Barracuda has released key findings into bad bots and the ways automated attacks are evolving.
The new report, Bot attacks: Top Threats and Trends Insights into the Growing Number of Automated Attacks, explores emerging traffic patterns, live examples of bot behaviour and detection, and the steps IT teams should take to protect their businesses.
Automated bot traffic has significantly increased over the past few years. Originally used primarily by search engines, bots now have various uses, both good and bad.
The good bots are mainly search engine crawlers, social network bots, aggregated crawlers, monitoring bots, etc. These bots obey the website owner's rules as specified in the robots.txt file and publish methods of validating themselves. They work to avoid overwhelming the websites and applications they visit.
Bad bots are built to perform various malicious activities. They range from basic scrapers to get data off an application (and are easily blocked) to advanced persistent bots that behave almost like human beings and look to evade detection as much as possible. These bots attempt web and price scraping, inventory hoarding, account takeover attacks, distributed denial of service (DDoS) attacks, and much more. Bad bots make up a significant part of website traffic today, and detecting and blocking them is critical to businesses.
The report looks at current trends, such as the traffic volume from these bad bots, where bot attacks originate from, and the time of day attacks are most likely to happen. It also breaks down live examples and covers the steps IT teams can take and the technology they can use to stop these types of attacks.
Barracuda researchers analysed traffic patterns over the first six months of 2021. Some key takeaways from their analysis include:
- Bots make up nearly two-thirds of internet traffic, with bad bots making up almost 40% of all traffic.
- eCommerce applications and login portals are the most common targets of advanced persistent bots.
- North America accounts for 67% of bad bot traffic, and most of it originates from public data centers.
- Most bot traffic comes in from the two large public clouds AWS and Microsoft Azure, roughly equal measure.
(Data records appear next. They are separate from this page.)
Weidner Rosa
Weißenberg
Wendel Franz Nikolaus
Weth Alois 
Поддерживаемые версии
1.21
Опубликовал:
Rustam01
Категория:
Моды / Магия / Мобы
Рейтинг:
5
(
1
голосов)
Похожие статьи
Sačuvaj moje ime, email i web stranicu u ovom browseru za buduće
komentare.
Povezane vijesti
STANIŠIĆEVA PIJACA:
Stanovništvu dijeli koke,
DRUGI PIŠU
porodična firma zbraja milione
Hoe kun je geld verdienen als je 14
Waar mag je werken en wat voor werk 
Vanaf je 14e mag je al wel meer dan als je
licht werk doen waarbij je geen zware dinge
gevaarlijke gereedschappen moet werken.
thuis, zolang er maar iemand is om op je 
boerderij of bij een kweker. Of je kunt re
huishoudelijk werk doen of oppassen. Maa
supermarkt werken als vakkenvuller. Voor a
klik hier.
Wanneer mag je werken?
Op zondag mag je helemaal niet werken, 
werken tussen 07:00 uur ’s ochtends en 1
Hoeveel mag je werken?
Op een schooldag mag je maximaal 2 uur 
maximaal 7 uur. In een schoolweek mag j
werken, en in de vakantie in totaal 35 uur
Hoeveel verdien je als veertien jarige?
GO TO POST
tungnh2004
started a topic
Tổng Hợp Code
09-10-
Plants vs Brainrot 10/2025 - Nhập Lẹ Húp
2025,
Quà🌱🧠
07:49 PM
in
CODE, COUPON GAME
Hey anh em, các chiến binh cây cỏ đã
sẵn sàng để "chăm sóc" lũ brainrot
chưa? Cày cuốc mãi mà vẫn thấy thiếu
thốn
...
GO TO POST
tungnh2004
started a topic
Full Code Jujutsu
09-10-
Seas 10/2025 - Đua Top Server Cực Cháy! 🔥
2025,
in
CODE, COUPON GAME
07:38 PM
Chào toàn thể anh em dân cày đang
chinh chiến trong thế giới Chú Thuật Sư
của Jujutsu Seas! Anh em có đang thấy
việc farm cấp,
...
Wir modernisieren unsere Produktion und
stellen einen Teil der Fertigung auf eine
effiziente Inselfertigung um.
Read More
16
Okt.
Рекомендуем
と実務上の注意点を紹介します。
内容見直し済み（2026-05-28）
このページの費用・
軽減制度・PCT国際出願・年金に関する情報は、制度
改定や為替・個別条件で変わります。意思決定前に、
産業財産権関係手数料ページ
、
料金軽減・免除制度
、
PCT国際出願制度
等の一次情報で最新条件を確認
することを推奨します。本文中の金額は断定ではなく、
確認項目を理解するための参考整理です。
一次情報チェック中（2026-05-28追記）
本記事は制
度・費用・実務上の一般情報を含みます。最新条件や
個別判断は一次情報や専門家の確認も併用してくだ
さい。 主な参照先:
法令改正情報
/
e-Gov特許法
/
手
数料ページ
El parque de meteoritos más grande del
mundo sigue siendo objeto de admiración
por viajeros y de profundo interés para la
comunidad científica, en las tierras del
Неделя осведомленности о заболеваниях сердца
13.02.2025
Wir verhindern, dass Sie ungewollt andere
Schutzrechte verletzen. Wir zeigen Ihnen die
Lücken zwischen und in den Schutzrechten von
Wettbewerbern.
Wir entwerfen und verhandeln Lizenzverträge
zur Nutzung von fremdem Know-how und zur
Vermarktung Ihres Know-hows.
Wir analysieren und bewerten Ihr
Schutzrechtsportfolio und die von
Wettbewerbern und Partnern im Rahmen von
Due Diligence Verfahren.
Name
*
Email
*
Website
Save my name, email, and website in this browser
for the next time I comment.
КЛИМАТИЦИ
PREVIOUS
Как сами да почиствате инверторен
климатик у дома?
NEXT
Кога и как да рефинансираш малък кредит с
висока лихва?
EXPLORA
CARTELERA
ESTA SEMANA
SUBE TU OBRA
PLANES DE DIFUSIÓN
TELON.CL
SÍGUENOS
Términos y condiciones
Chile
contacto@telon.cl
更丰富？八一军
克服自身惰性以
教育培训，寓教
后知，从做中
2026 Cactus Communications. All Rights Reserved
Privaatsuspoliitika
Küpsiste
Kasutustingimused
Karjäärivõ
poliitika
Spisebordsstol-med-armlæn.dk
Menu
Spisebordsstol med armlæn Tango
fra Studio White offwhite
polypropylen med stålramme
- Over 22% of bad bot traffic comes from Europe, with European bad bot traffic more likely to come from hosting services or residential IPs.
"Bad bots follow a standard workday and with good reason," says Barracuda VP of product management, application security, Nitzan Miron.
"The attackers running these bad bots prefer to hide within the standard human traffic stream to avoid raising alarm bells. The common stereotype of a hacker performing their attacks late into the night in a dark room with green fonts on a black screen has been replaced by people who set up their bots to carry out the automated attacks while they go about their day.
"While some bots like search engine crawlers are good, our research shows that over 60% of bots are dedicated to carrying out malicious activities at scale. When left unchecked, these bad bots can steal data, affect site performance, and even lead to a breach. That's why it's critically important to detect and effectively block bot traffic," he says.